June musste grinsen. Sie erinnerte sich noch sehr gut an ihr erstes Treffen mit dem Capt- Steven. Er war in dem Wohnzimmer von ihr Aufgetaucht und June hatte ihn ganze zehn Minuten angeschrien, bevor Onkel Tony kam und die Sache aufklärte. Sie wusste noch sehr gut, wie peinlich es ihr damals gewesen war, dass sie Steven so angebrüllt hatte. Dieser hatte ihr das jedoch nie übel genommen, sondern nur über June gelächelt.

„In Ordnung Steven“, sagte sie.

Steven blickte zufrieden auf, dann weiteten sich seine Augen plötzlich und ohne jegliche Erklärung warf er June und sich zur Seite. Keinen Moment später explodierte neben ihnen die Vitrine, welche voller Schmuck gewesen war. Flammen züngelten in dem Raum und eine weitere Explosion erschütterte das Gebäude. Schreie von den Kunden drangen in Junes Ohren und die Luft füllte sich mit dem Rauch. June blickte mit glasigen Augen auf das Feuer, ihr Gehirn schien nicht mehr zu arbeiten. Eine Welle des Entsetzten ergriff sie erst, als Steven sie hoch nahm und durch die Hintertür nach draußen brachte.

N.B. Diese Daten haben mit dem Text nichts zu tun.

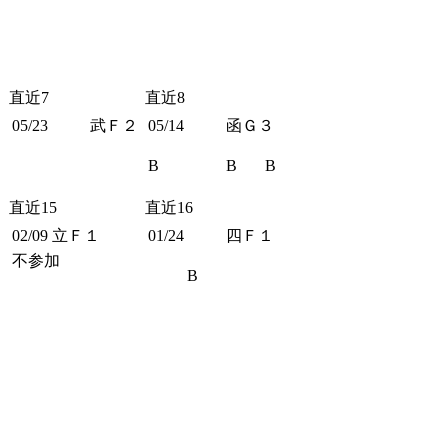
直近7
直近8
05/23
武Ｆ２
05/14
函Ｇ３
B
B
B
直近15
直近16
02/09
立Ｆ１
01/24
四Ｆ１
不参加
B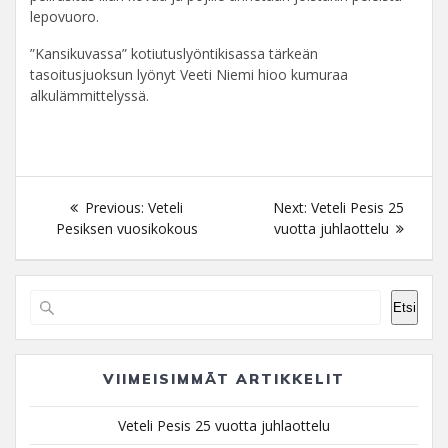
lepovuoro.
”Kansikuvassa” kotiutuslyöntikisassa tärkeän
tasoitusjuoksun lyönyt Veeti Niemi hioo kumuraa
alkulämmittelyssä.
Artikkelien
Previous
Next
Previous:
Veteli
Next:
Veteli Pesis 25
selaus
post:
post:
Pesiksen vuosikokous
vuotta juhlaottelu
Etsi
VIIMEISIMMÄT ARTIKKELIT
Veteli Pesis 25 vuotta juhlaottelu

Die Einkaufshalle war kein ruhiger Ort mehr. Die Menschen liefen schreiend und weinend in alle möglichen Richtungen, eine dritte Explosion ließ alle zusammen schrecken. June zitterte am ganzen Körper, Tränen rannen ihre Wangen hinunter und sie blickte Steven verzweifelt an. Sie konnte sich nicht daran erinnern, jemals so viel Angst empfunden zu haben.

„Wir müssen gegen ihn kämpfen, er darf nicht noch mehr Schaden anrichten“, murmelte Steven und warf einen entgeisterten Blick auf seine Uhr. „Ich habe den Anderen Bescheid gesagt, sie müssten gleich da sein.“

June wischte die Tränen weg und hielt sich an Stevens Arm fest. „Wer ist der Mann?“, fragte sie mit gebrochener Stimme und versuchte einen Blick durch die Flammen auf den Angreifer zu erhaschen, doch der Rauch war zu dicht.